▸ **DOCUMENT TEXT**:
◆ ◆ ◆
Certainly the environment in the parish hall was comfortable for them, as opposed to the environment of a recording studio.
I think it was important for them to feel comfortable with the whole recording process. The first thing we did was get a piano player and then get the three of them standing around the piano, singing through the songs and realizing the orchestral arrangements so that they’d have an idea of what the orchestra might sound like and then sing to that. It really was a gradual step-up process, and then they wanted to do vocals in a proper studio.
How did you come to choose the Prism Sound Orpheus for pre-production?
I had been looking for something different because although I have a [Digidesign Digi] 002, which serves its function, I needed something with higher quality preamps and converters. I’d read about the Orpheus and so I got in touch with Prism and found out a bit more about it, and it just seemed like the perfect thing to use. Obviously, with only the three vocals of the priests to record in pre-production, we were covered by the fact that the unit had the four channels of preamps built in. And because we were flying over from London to Belfast to do this pre-production, luggage and equipment was an important consideration—just take what we needed. I didn’t really know anything else on the market that would have done that job as well, at all. I think I mentioned the monitoring as well. We just had powered monitors set up on one of the outputs, then we’re running the headphones on the other, and that was it! [Laughs] A Mac Book Pro running Logic, a couple of hard drives, the speakers, mics and headphones, and the Orpheus—a perfect portable studio!
◆ ◆ ◆
▸ **ACTIONS TO TAKE**:
a – In the interview about the recording sessions, how many channels of built-in preamps did the Orpheus unit have?
b – Carry on the interview about recording the three priests from its last sentence onward.
◆ ◆ ◆
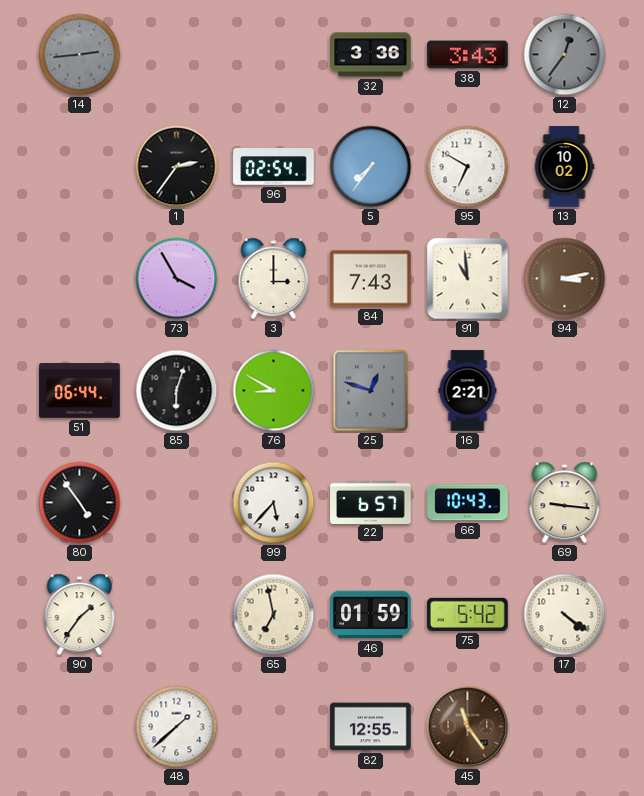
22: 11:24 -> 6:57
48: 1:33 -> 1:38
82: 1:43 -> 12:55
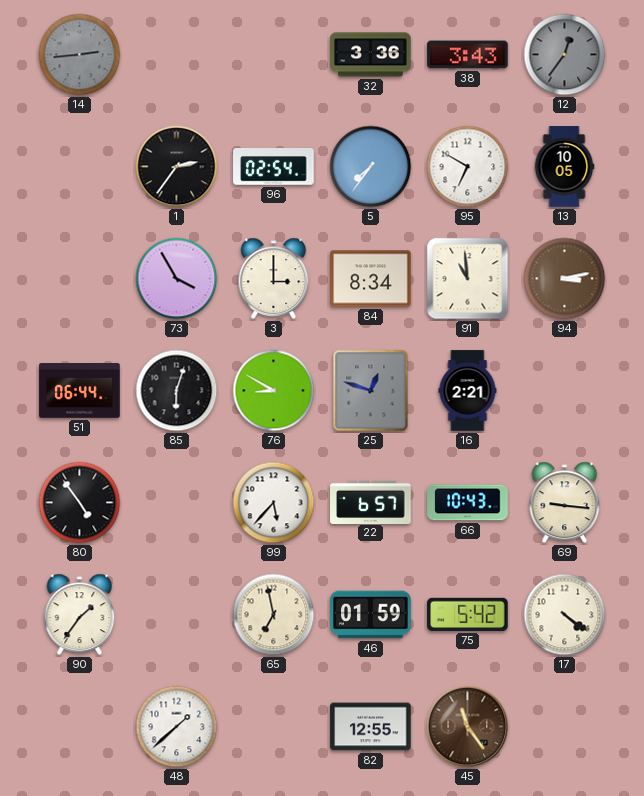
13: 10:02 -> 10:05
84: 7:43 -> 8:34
◆ ◆ ◆
▸ **THE RESULTS**:
a – Four.

b –
After the pre-production phase, you recorded the priests’ vocal tracks at Amberville Studios, near Belfast, Ireland.
The next step was using temporary orchestral backing tracks running live in Logic. Having worn headphones in the Good Shepherd Centre, they weren’t fazed by that [aspect] when they got into the studio. Then the next step was recording the orchestra in Dublin; that was in Windmill Lane Studios, which is a famous Dublin studio. It’s a building full of character, and its main room is big enough to house an orchestra.
How large was the orchestra?
It was around 45 [musicians]. Then [the priests] did a few more vocals back at Amberville, once the master takes had been chosen. Then when everyone was happy with the vocal performance, the next step was starting to mix [the album] in London at The Strongroom. They had the orchestra, the vocals, the vocal reverbs and the stems in the Pro Tools session.
From there, you go to St. Peter’s Basilica in The Vatican to record the Choir of the Philharmonic Academy of Rome.
Yep, with a hard drive and some stems. [Laughs] That was quite a complicated setup. Essentially you’re installing a temporary recording studio in the corridor outside the choir chapel. If you go through the main Basilica, off to the left but open to the main room is this choir chapel. I think it was specifically designed with the choirs in mind. It sounds quite incredible. It even has 25-meter-high ceilings [approximately 82 feet high].
What was the equipment setup like?
It was a 54-piece choir—sopranos, altos, tenors and basses—and the choir was set up in front of the altar on steps. We had two hours to set everything up. They were doing Mass up until 5 o’clock and the session started at 7. We hired a company to provide some of the equipment. They provided Apogee converters and a Pro Tools HD rig, and powered speakers. [We brought] the three sets of Prism [MMA-4XR] preamps. We had a monitoring system—a complete fold-back system for 54 people. So that was pretty complex, as well, getting 54 sets of headphones working painlessly and without error [laughs]. You can imagine doing 15 songs in three sessions for three hours.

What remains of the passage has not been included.